TASK INSTRUCTIONS: Your output should reproduce each entry exactly, with none of its pictures.

BEGIN

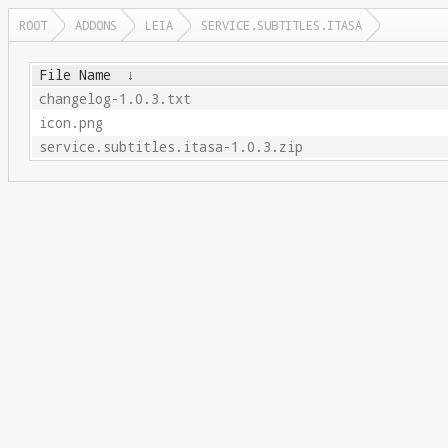
ROOT
ADDONS
LEIA
SERVICE.SUBTITLES.ITASA
File Name
↓
changelog-1.0.3.txt
icon.png
service.subtitles.itasa-1.0.3.zip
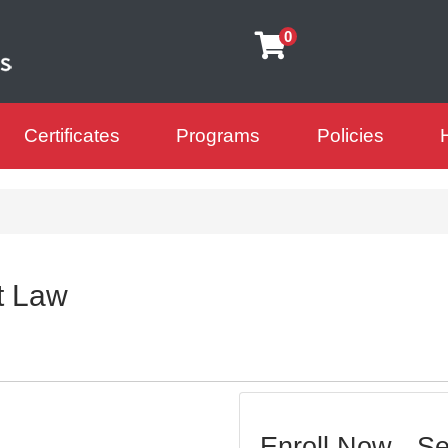
0
Certificates
Programs
Policies
arning Futures
t Law
Enroll Now - Sel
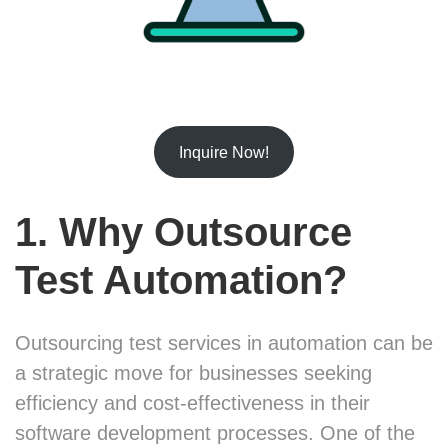
Inquire Now!
1. Why Outsource
Test Automation?
Outsourcing test services in automation can be
a strategic move for businesses seeking
efficiency and cost-effectiveness in their
software development processes. One of the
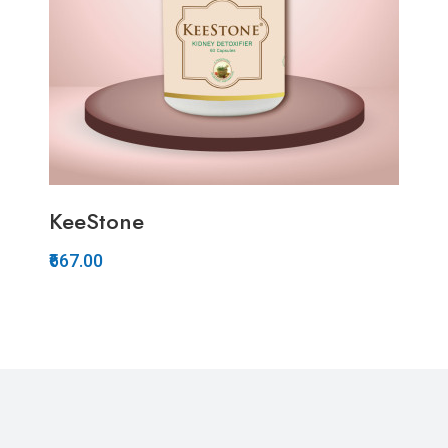
KeeStone
₹667.00
Quickview
Add to Wish List
Compare
Add to Cart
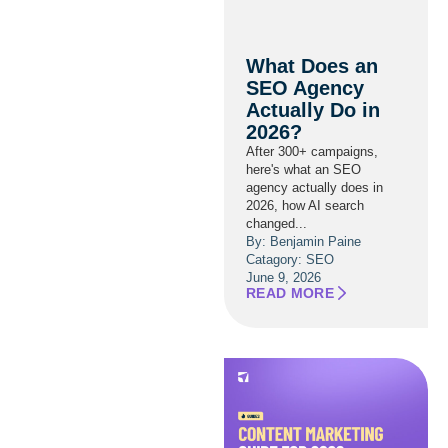
What Does an
SEO Agency
Actually Do in
2026?
After 300+ campaigns,
here's what an SEO
agency actually does in
2026, how AI search
changed...
By: Benjamin Paine
Catagory:
SEO
June 9, 2026
READ MORE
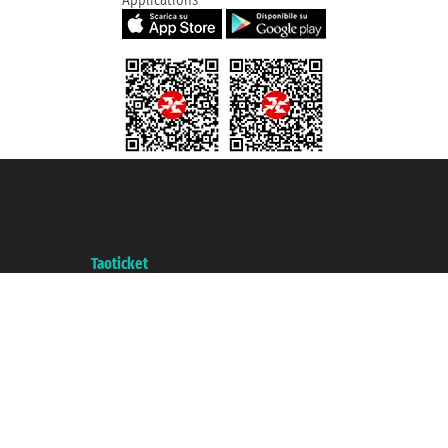
Taoticket S.r.l. Via Brigata Liguria, 3/21 16121 Genova ©2007/2026 -
Taoticket ® is a Registered Trademark
VAT number 06206400720 - Share Capital € 100.000,00 i.v. - Registered
with the Chamber of Commerce of Genoa with REA 433093. - Aut. Prov. no.
6167/131601 - Unipol Insurance S.p.a. - policy no. 206484182
A portal of the
Taoticket
group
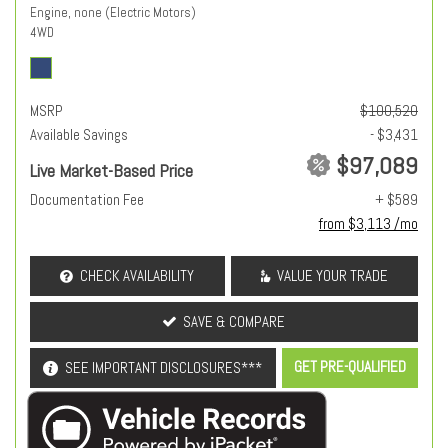
Engine, none (Electric Motors)
4WD
MSRP
$100,520
Available Savings
- $3,431
$97,089
Live Market-Based Price
Documentation Fee
+ $589
from $3,113 /mo
CHECK AVAILABILITY
VALUE YOUR TRADE
SAVE & COMPARE
GET PRE-QUALIFIED
SEE IMPORTANT DISCLOSURES***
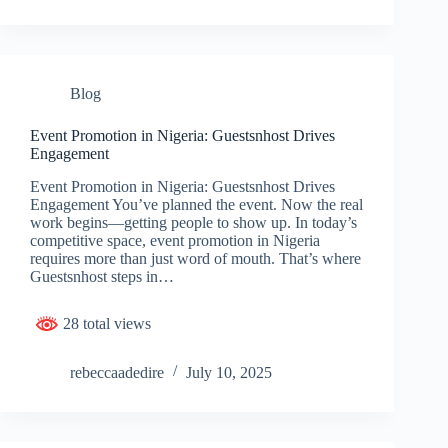
Blog
Event Promotion in Nigeria: Guestsnhost Drives
Engagement
Event Promotion in Nigeria: Guestsnhost Drives
Engagement You’ve planned the event. Now the real
work begins—getting people to show up. In today’s
competitive space, event promotion in Nigeria
requires more than just word of mouth. That’s where
Guestsnhost steps in…
28 total views
rebeccaadedire
July 10, 2025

END

TASK SOLUTION:
ROOT
ADDONS
LEIA
SERVICE.SUBTITLES.ITASA
File Name
↓
changelog-1.0.3.txt
icon.png
service.subtitles.itasa-1.0.3.zip
0
Certificates
Programs
Policies
arning Futures
t Law
Enroll Now - Sel
Inquire Now!
1. Why Outsource
Test Automation?
Outsourcing test services in automation can be
a strategic move for businesses seeking
efficiency and cost-effectiveness in their
software development processes. One of the
KeeStone
₹667.00
Quickview
Add to Wish List
Compare
Add to Cart
What Does an
SEO Agency
Actually Do in
2026?
After 300+ campaigns,
here's what an SEO
agency actually does in
2026, how AI search
changed...
By: Benjamin Paine
Catagory:
SEO
June 9, 2026
READ MORE
Taoticket S.r.l. Via Brigata Liguria, 3/21 16121 Genova ©2007/2026 -
Taoticket ® is a Registered Trademark
VAT number 06206400720 - Share Capital € 100.000,00 i.v. - Registered
with the Chamber of Commerce of Genoa with REA 433093. - Aut. Prov. no.
6167/131601 - Unipol Insurance S.p.a. - policy no. 206484182
A portal of the
Taoticket
group
Engine, none (Electric Motors)
4WD
MSRP
$100,520
Available Savings
- $3,431
$97,089
Live Market-Based Price
Documentation Fee
+ $589
from $3,113 /mo
CHECK AVAILABILITY
VALUE YOUR TRADE
SAVE & COMPARE
GET PRE-QUALIFIED
SEE IMPORTANT DISCLOSURES***
Blog
Event Promotion in Nigeria: Guestsnhost Drives
Engagement
Event Promotion in Nigeria: Guestsnhost Drives
Engagement You’ve planned the event. Now the real
work begins—getting people to show up. In today’s
competitive space, event promotion in Nigeria
requires more than just word of mouth. That’s where
Guestsnhost steps in…
28 total views
rebeccaadedire
July 10, 2025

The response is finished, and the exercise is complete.